Last weekend I was waiting on the pavement for a coffee when I saw a $40 sale rack sitting pretty in the sun outside a beautiful boutique. I started to sift through it when I laid my hands on a beautiful skirt. It was just my style. ‘Oh it’s my size too!’ I exclaimed to myself.

All the dopamine receptors in my brain started firing.

As I sized the skirt up and down, I felt my system starting to glitch. The skirt had a fitted waistband, which is a style I used to love wearing.

Used to love.

I analysed the waistband like a suspicious detective, looking for evidence that it would fit, that I could make it work. I stood at that rack for some time before finally deciding to go into the change room and try it on.

There in the mirror was my inner conflict. The fitted waistband dug uncomfortably into my waist, the skirt billowed out awkwardly over my newly padded hips and stomach.

I felt strange and silly.

I felt exposed.

Hovering beside me was the elephant in the change room. I was wearing a skirt that belonged to my former body, my former self.

It stung.

My sale skirt scenario got me thinking. Why do we cling so tightly to our former self? Why do we assume that we should still be her? Why is becoming who we are now experienced as a loss instead of an evolution?

When women talk about getting older, there is a sense that comfort means ‘giving in’ or worse ‘giving up’. That the changing needs of your body, the ups and downs of hormonal bloating and weight gain is experienced as a failure.

Why does choosing an elastic waistband, flat shoes or a roomier silhouette suggest that you've stopped trying?

Why do comfortable clothes signal a decline?

A few months ago, a friend of mine who is ten years older than me, stated that she was in her lounge wear era.

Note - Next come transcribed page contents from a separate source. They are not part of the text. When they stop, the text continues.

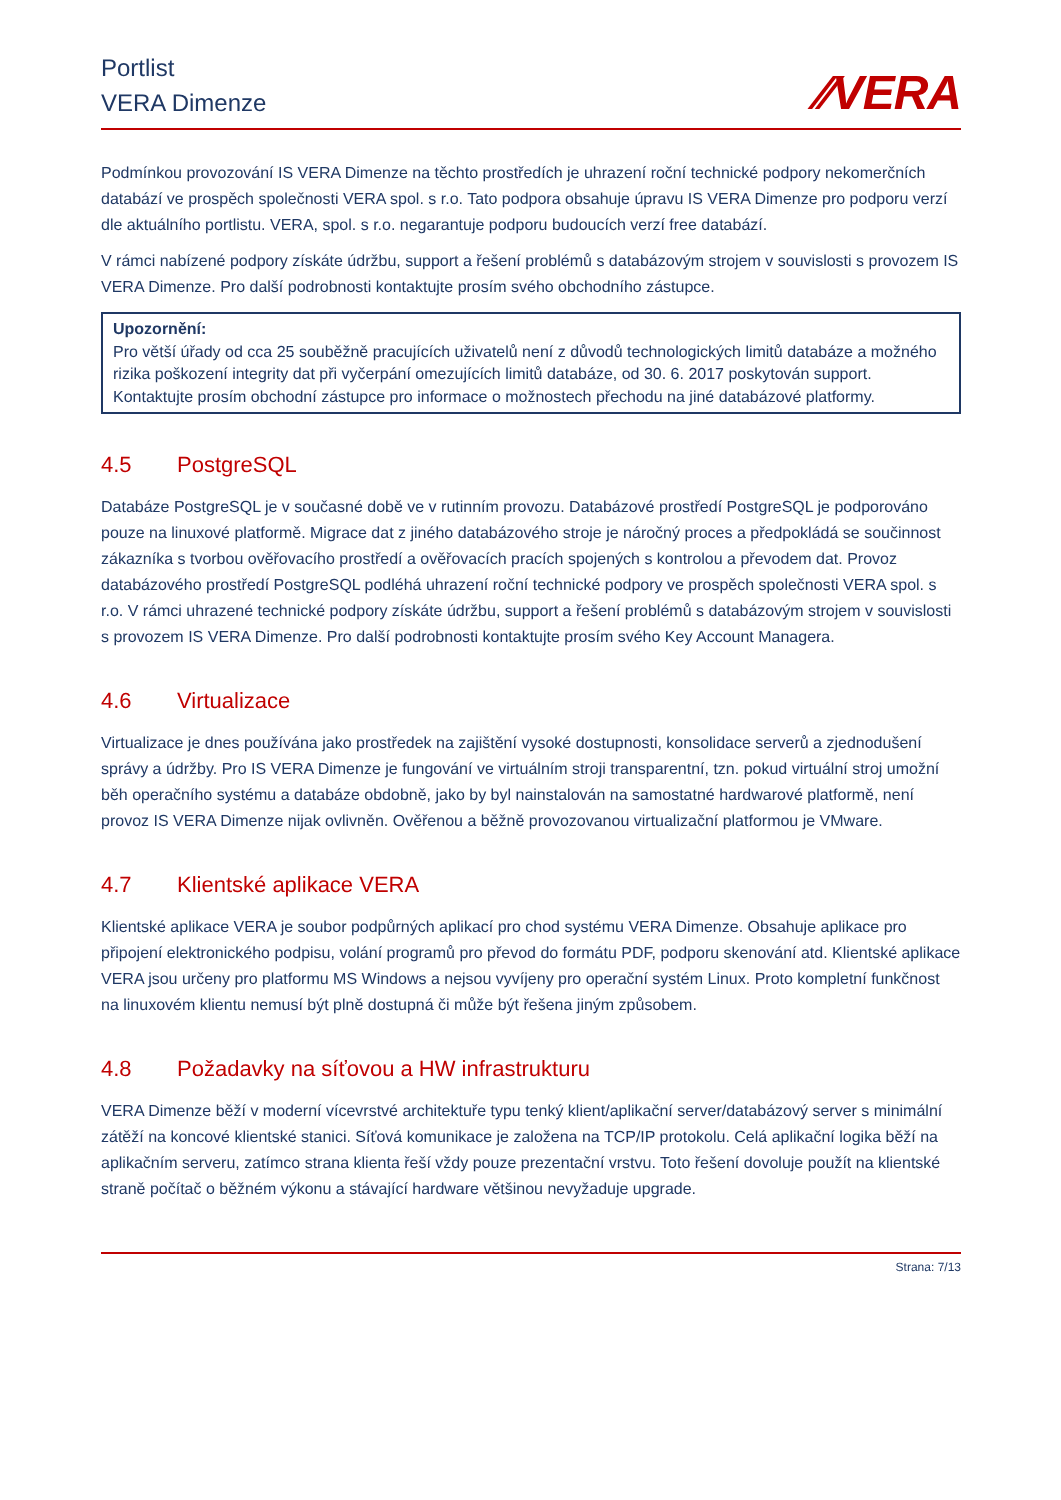Portlist
VERA Dimenze
⁄⁄VERA
Podmínkou provozování IS VERA Dimenze na těchto prostředích je uhrazení roční technické podpory nekomerčních databází ve prospěch společnosti VERA spol. s r.o. Tato podpora obsahuje úpravu IS VERA Dimenze pro podporu verzí dle aktuálního portlistu. VERA, spol. s r.o. negarantuje podporu budoucích verzí free databází.
V rámci nabízené podpory získáte údržbu, support a řešení problémů s databázovým strojem v souvislosti s provozem IS VERA Dimenze. Pro další podrobnosti kontaktujte prosím svého obchodního zástupce.
Upozornění:
Pro větší úřady od cca 25 souběžně pracujících uživatelů není z důvodů technologických limitů databáze a možného rizika poškození integrity dat při vyčerpání omezujících limitů databáze, od 30. 6. 2017 poskytován support. Kontaktujte prosím obchodní zástupce pro informace o možnostech přechodu na jiné databázové platformy.
4.5 PostgreSQL
Databáze PostgreSQL je v současné době ve v rutinním provozu. Databázové prostředí PostgreSQL je podporováno pouze na linuxové platformě. Migrace dat z jiného databázového stroje je náročný proces a předpokládá se součinnost zákazníka s tvorbou ověřovacího prostředí a ověřovacích pracích spojených s kontrolou a převodem dat. Provoz databázového prostředí PostgreSQL podléhá uhrazení roční technické podpory ve prospěch společnosti VERA spol. s r.o. V rámci uhrazené technické podpory získáte údržbu, support a řešení problémů s databázovým strojem v souvislosti s provozem IS VERA Dimenze. Pro další podrobnosti kontaktujte prosím svého Key Account Managera.
4.6 Virtualizace
Virtualizace je dnes používána jako prostředek na zajištění vysoké dostupnosti, konsolidace serverů a zjednodušení správy a údržby. Pro IS VERA Dimenze je fungování ve virtuálním stroji transparentní, tzn. pokud virtuální stroj umožní běh operačního systému a databáze obdobně, jako by byl nainstalován na samostatné hardwarové platformě, není provoz IS VERA Dimenze nijak ovlivněn. Ověřenou a běžně provozovanou virtualizační platformou je VMware.
4.7 Klientské aplikace VERA
Klientské aplikace VERA je soubor podpůrných aplikací pro chod systému VERA Dimenze. Obsahuje aplikace pro připojení elektronického podpisu, volání programů pro převod do formátu PDF, podporu skenování atd. Klientské aplikace VERA jsou určeny pro platformu MS Windows a nejsou vyvíjeny pro operační systém Linux. Proto kompletní funkčnost na linuxovém klientu nemusí být plně dostupná či může být řešena jiným způsobem.
4.8 Požadavky na síťovou a HW infrastrukturu
VERA Dimenze běží v moderní vícevrstvé architektuře typu tenký klient/aplikační server/databázový server s minimální zátěží na koncové klientské stanici. Síťová komunikace je založena na TCP/IP protokolu. Celá aplikační logika běží na aplikačním serveru, zatímco strana klienta řeší vždy pouze prezentační vrstvu. Toto řešení dovoluje použít na klientské straně počítač o běžném výkonu a stávající hardware většinou nevyžaduje upgrade.
Strana: 7/13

And whilst I acknowledged the growing need for comfort, I replied that ‘I wasn’t there yet’, perhaps a little too defensively.

The truth is, I was confronted.

I could feel myself falling head first into the soft, pillowy embrace of comfortable clothing.

And it felt anything but comfortable.

Women suffering for beauty is a centuries old concept that traverses countries and cultures. Our dedication to this premise is so absolute that is seems impossible for a woman to love herself and her appearance, just as she is, no intervention required.

Being in your natural state as a woman is seen as wild and unruly. We are fed the idea that the female body needs to be managed, restricted and contained. Shapewear to hold in and stabilise our bodies, depilatory products and procedures to remove our body hair, tanning, skin whitening, botox and fillers.

The list goes on.

Containment equals beauty. The uncontained signals demise.

Get back to your ‘pre-baby body’, prevent and resist aging, don’t gain weight, tone your muscles so they don’t sag but don’t get bulky, tighten your skin, tame your hair and don’t show signs that you sweat or bleed.

Hide the visible signs of being alive.

Hairless.
Odourless.
Timeless.
Ageless.
Effortless.

Be less.
Be less human.

That’s what I saw reflected back at me in the change room of that beautiful boutique. A body that was no longer willing to be contained. A body that needed to bloat and breathe and skin that wanted to fold and soften.
This is not a demise, it is an expansion.

This week’s embodied style practice

This week I want you to you to wear an outfit that allows your body to fully exist, just as it is. No holding in, no correcting, no minimising, no hiding. I want you to expand fully into your own body.

Is it wearing a silhouette that ‘makes you look bigger’, one that isn’t considered ‘flattering’. Is it ditching the shapewear? Maybe it’s leaving your body hair to grow free?

Whatever it is, experiment with letting your body exist without judgement.

Comfort is not the death of style, containment is.

Containing your truth, your reality, your beauty and your body doesn’t serve you. It only seeks to keep you small.

Style is the process of expanding into your truest expression. That is not a loss, it’s an evolution.